Aller au contenu

Page:Féval - Cœur d’acier,1865.djvu/58

La bibliothèque libre.
Le texte de cette page a été corrigé et est conforme au fac-similé.

Marguerite réfléchissait. Le thème était large et rendait son chemin facile.

— Dans les conspirations, reprit-elle, on fait parfois des choses…

— Vous ne pouvez que bien faire, interrompit Roland.

Puis il ajouta d’un certain petit air dogmatique :

— Je ne suis pas seul à savoir que la morale des conspirations n’est pas la morale commune.

— Le nerf de la guerre… poursuivit la belle fille.

— L’argent ! l’interrompit Roland d’un air scélérat.

Qui n’a joué au Talleyrand au moins une fois en sa vie ?

Marguerite fut sur le point d’éteindre sa lanterne… Elle crut avoir trouvé son homme.

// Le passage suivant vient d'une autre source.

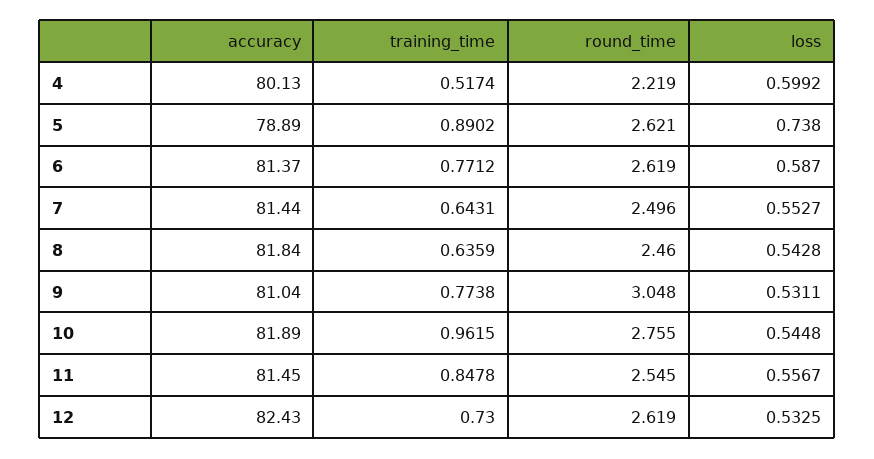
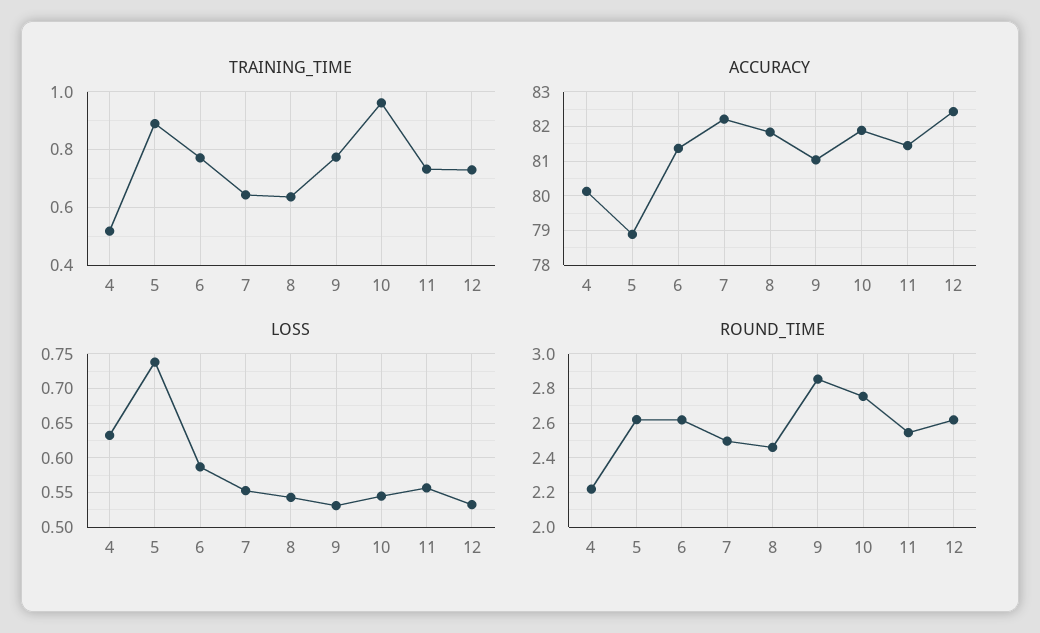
loss, 4: 0.5992 -> 0.63
accuracy, 7: 81.44 -> 82.2
round_time, 9: 3.048 -> 2.85
training_time, 11: 0.8478 -> 0.725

— Écoutez ! reprit tout à coup Roland, je ne vous demande pas même pour qui vous combattez. Je ne sais rien en politique. Les chants de liberté me font battre le cœur, et ma pauvre bonne mère sait me tenir éveillé au récit des gloires impériales ; mais il me semble que vous devez tenir à quelque grande famille. Moi aussi, j’ai eu parfois ce rêve des magnificences du passé. Ma mère elle-même a laissé échapper des demi-mots… Il y a un lien entre moi et ces hommes qui criaient Dieu et le roi dans les guérets de la Vendée : j’en suis sûr. Peu m’importe le drapeau, c’est vous qui serez mon drapeau ; je l’ai dit et je le répète : où vous irez, j’irai… Mais ayez pitié de moi, Marguerite, j’étais venu ici le cœur bien troublé. Je voulais savoir, et, quand je vous ai vue, j’ai subi le charme comme toujours. Les paroles se sont arrêtées sur mes lèvres. Et pourtant, demain, je me bats en duel à cause de vous, Marguerite.

Il fallut ce dernier mot pour réveiller l’attention de la belle créature qui déjà se repliait sur elle-même et bâtissait en Espagne son éternel château.

— Vous vous battez… pour moi ! répéta-t-elle, tandis que ses yeux s’animaient.